At a time when questions surround the practices of certain Australian racing administrations, the tight ship run by Hong Kong Jockey Club is sailing along more truly than ever.

While there may be a moral dilemma in an organisation that operates Hong Kong's only legal gambling outlets being the territory's largest community benefactor, at least the Hong Kong Jockey Club is doing what it does transparently, directly and in massive volume.

As well as being Hong Kong's leading charitable donor, putting $HK1.5 billion ($A184.59 million) a year back into the community, the Jockey Club is one of the world's top 15 charitable institutions.

Since 1973 the Jockey Club's donations to charitable and community projects have exceeded $HK30 billion ($A3.692 billion), according to its annual report.

The money comes, unashamedly, from gambling.

Hong Kong punters bet almost $140 billion in the past financial year on horse racing, football and lotteries, all operated by the Jockey Club, 82 per cent of which was returned to the punters.

The Jockey Club's director of charities, Douglas So, is responsible for handing out the "rebate" to both the punters and the rest of the community through the HKJC Charities Trust.

"In the last year, the Trust supported 155 different projects large and small," Mr So said.

"Together, they touched the lives of some 5.4 million Hong Kong residents, or three-quarters of the population."

The diversity of the Trust's operations is reflected in the recent establishment of Hong Kong's only public golf course and an accompanying golf academy that has already had 13,000 students.

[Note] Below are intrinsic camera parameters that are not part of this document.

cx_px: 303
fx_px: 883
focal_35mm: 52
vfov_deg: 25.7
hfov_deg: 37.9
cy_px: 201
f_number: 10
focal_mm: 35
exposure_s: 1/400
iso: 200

Political or religious restrictions that might apply in other parts of China are notably absent in Hong Kong, a recent example being the $HK137 million donation to the HK Young Women's Christian Association to fund a senior citizens' rehabilitation centre.

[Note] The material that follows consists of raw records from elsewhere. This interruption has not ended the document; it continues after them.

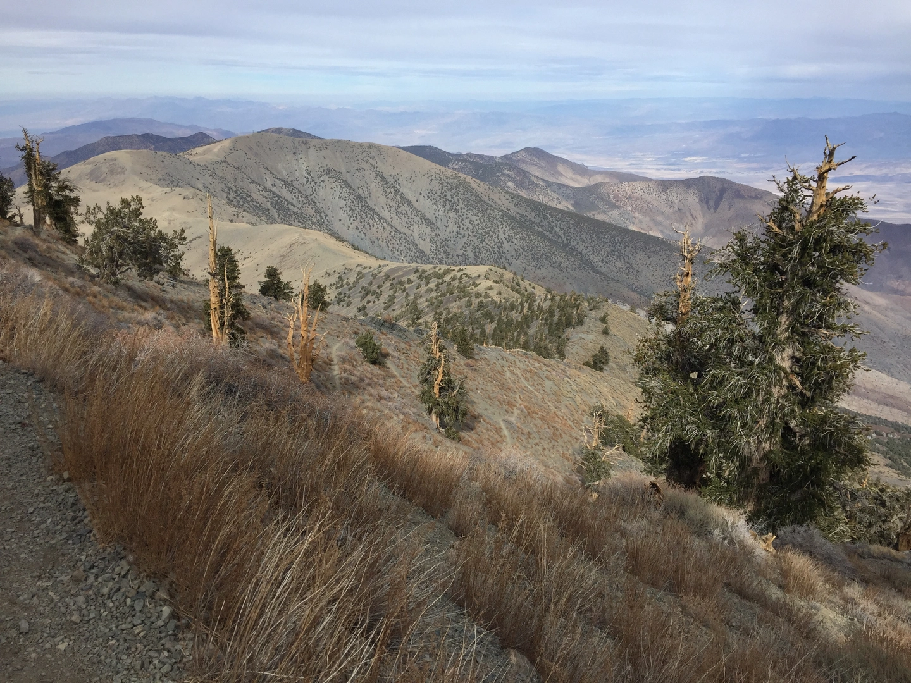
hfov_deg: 61.7
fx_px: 763
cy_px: 342
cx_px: 456
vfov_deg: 48.2
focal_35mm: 29
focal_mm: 4.15
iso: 32
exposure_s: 1/2475
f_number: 2.2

The club also gave another $HK110m million this year to upgrade facilities in the territory's 250 elderly citizen centres, many of which it built.

Its donations over the past 15 years to Hong Kong's 11 universities is more than $HK3.2 billion.

The Hong Jockey Club is also one of the territory's largest employers, providing 26,400 full and part time jobs.

For better-or-worse, almost all of it is down to gambling.

On Sunday at the Hong Kong Jockey Club's major annual International race meeting punters invested some $1.2 billion on the 10 races.

Much of it went back to the lucky ones as dividends, but 13.2 per cent of all money bet at Hong's two race meetings a week also goes straight back to the community, including those who have never had a bet.